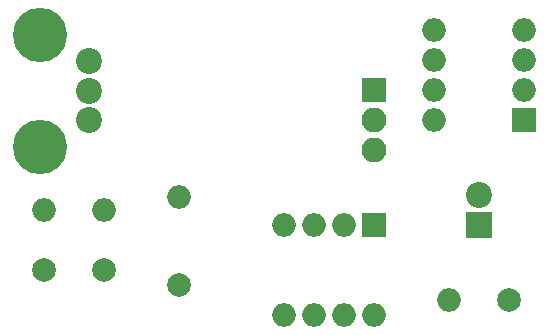
<source format=gbr>
G04 #@! TF.GenerationSoftware,KiCad,Pcbnew,(5.0.0-3-g5ebb6b6)*
G04 #@! TF.CreationDate,2018-09-05T20:54:59-07:00*
G04 #@! TF.ProjectId,Light Sensor with TH,4C696768742053656E736F7220776974,rev?*
G04 #@! TF.SameCoordinates,Original*
G04 #@! TF.FileFunction,Soldermask,Top*
G04 #@! TF.FilePolarity,Negative*
%FSLAX46Y46*%
G04 Gerber Fmt 4.6, Leading zero omitted, Abs format (unit mm)*
G04 Created by KiCad (PCBNEW (5.0.0-3-g5ebb6b6)) date Wednesday, September 05, 2018 at 08:54:59 PM*
%MOMM*%
%LPD*%
G01*
G04 APERTURE LIST*
%ADD10C,2.000000*%
%ADD11O,2.000000X2.000000*%
%ADD12R,2.100000X2.100000*%
%ADD13O,2.100000X2.100000*%
%ADD14R,2.200000X2.200000*%
%ADD15C,2.200000*%
%ADD16R,2.000000X2.000000*%
%ADD17C,4.600000*%
G04 APERTURE END LIST*
D10*
G04 #@! TO.C,C1*
X143510000Y-101600000D03*
D11*
X143510000Y-94100000D03*
G04 #@! TD*
D12*
G04 #@! TO.C,J1*
X160020000Y-85090000D03*
D13*
X160020000Y-87630000D03*
X160020000Y-90170000D03*
G04 #@! TD*
D14*
G04 #@! TO.C,D1*
X168910000Y-96520000D03*
D15*
X168910000Y-93980000D03*
G04 #@! TD*
D11*
G04 #@! TO.C,U2*
X165100000Y-87630000D03*
X172720000Y-80010000D03*
X165100000Y-85090000D03*
X172720000Y-82550000D03*
X165100000Y-82550000D03*
X172720000Y-85090000D03*
X165100000Y-80010000D03*
D16*
X172720000Y-87630000D03*
G04 #@! TD*
G04 #@! TO.C,U1*
X160020000Y-96520000D03*
D11*
X152400000Y-104140000D03*
X157480000Y-96520000D03*
X154940000Y-104140000D03*
X154940000Y-96520000D03*
X157480000Y-104140000D03*
X152400000Y-96520000D03*
X160020000Y-104140000D03*
G04 #@! TD*
D15*
G04 #@! TO.C,RV1*
X135890000Y-82630000D03*
X135890000Y-85130000D03*
X135890000Y-87630000D03*
D17*
X131790000Y-80380000D03*
X131790000Y-89880000D03*
G04 #@! TD*
D10*
G04 #@! TO.C,R3*
X137160000Y-100330000D03*
D11*
X137160000Y-95250000D03*
G04 #@! TD*
G04 #@! TO.C,R2*
X166370000Y-102870000D03*
D10*
X171450000Y-102870000D03*
G04 #@! TD*
G04 #@! TO.C,R1*
X132080000Y-100330000D03*
D11*
X132080000Y-95250000D03*
G04 #@! TD*
M02*

</source>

★ ★ ★ ★

• _ASSIGNED TASK_
Write out all the entries word for word, but drop the pictures.

• _TASK SOLUTION_
<source format=gbr>
G04 #@! TF.GenerationSoftware,KiCad,Pcbnew,(5.0.0-3-g5ebb6b6)*
G04 #@! TF.CreationDate,2018-09-05T20:54:59-07:00*
G04 #@! TF.ProjectId,Light Sensor with TH,4C696768742053656E736F7220776974,rev?*
G04 #@! TF.SameCoordinates,Original*
G04 #@! TF.FileFunction,Soldermask,Top*
G04 #@! TF.FilePolarity,Negative*
%FSLAX46Y46*%
G04 Gerber Fmt 4.6, Leading zero omitted, Abs format (unit mm)*
G04 Created by KiCad (PCBNEW (5.0.0-3-g5ebb6b6)) date Wednesday, September 05, 2018 at 08:54:59 PM*
%MOMM*%
%LPD*%
G01*
G04 APERTURE LIST*
%ADD10C,2.000000*%
%ADD11O,2.000000X2.000000*%
%ADD12R,2.100000X2.100000*%
%ADD13O,2.100000X2.100000*%
%ADD14R,2.200000X2.200000*%
%ADD15C,2.200000*%
%ADD16R,2.000000X2.000000*%
%ADD17C,4.600000*%
G04 APERTURE END LIST*
D10*
G04 #@! TO.C,C1*
X143510000Y-101600000D03*
D11*
X143510000Y-94100000D03*
G04 #@! TD*
D12*
G04 #@! TO.C,J1*
X160020000Y-85090000D03*
D13*
X160020000Y-87630000D03*
X160020000Y-90170000D03*
G04 #@! TD*
D14*
G04 #@! TO.C,D1*
X168910000Y-96520000D03*
D15*
X168910000Y-93980000D03*
G04 #@! TD*
D11*
G04 #@! TO.C,U2*
X165100000Y-87630000D03*
X172720000Y-80010000D03*
X165100000Y-85090000D03*
X172720000Y-82550000D03*
X165100000Y-82550000D03*
X172720000Y-85090000D03*
X165100000Y-80010000D03*
D16*
X172720000Y-87630000D03*
G04 #@! TD*
G04 #@! TO.C,U1*
X160020000Y-96520000D03*
D11*
X152400000Y-104140000D03*
X157480000Y-96520000D03*
X154940000Y-104140000D03*
X154940000Y-96520000D03*
X157480000Y-104140000D03*
X152400000Y-96520000D03*
X160020000Y-104140000D03*
G04 #@! TD*
D15*
G04 #@! TO.C,RV1*
X135890000Y-82630000D03*
X135890000Y-85130000D03*
X135890000Y-87630000D03*
D17*
X131790000Y-80380000D03*
X131790000Y-89880000D03*
G04 #@! TD*
D10*
G04 #@! TO.C,R3*
X137160000Y-100330000D03*
D11*
X137160000Y-95250000D03*
G04 #@! TD*
G04 #@! TO.C,R2*
X166370000Y-102870000D03*
D10*
X171450000Y-102870000D03*
G04 #@! TD*
G04 #@! TO.C,R1*
X132080000Y-100330000D03*
D11*
X132080000Y-95250000D03*
G04 #@! TD*
M02*

</source>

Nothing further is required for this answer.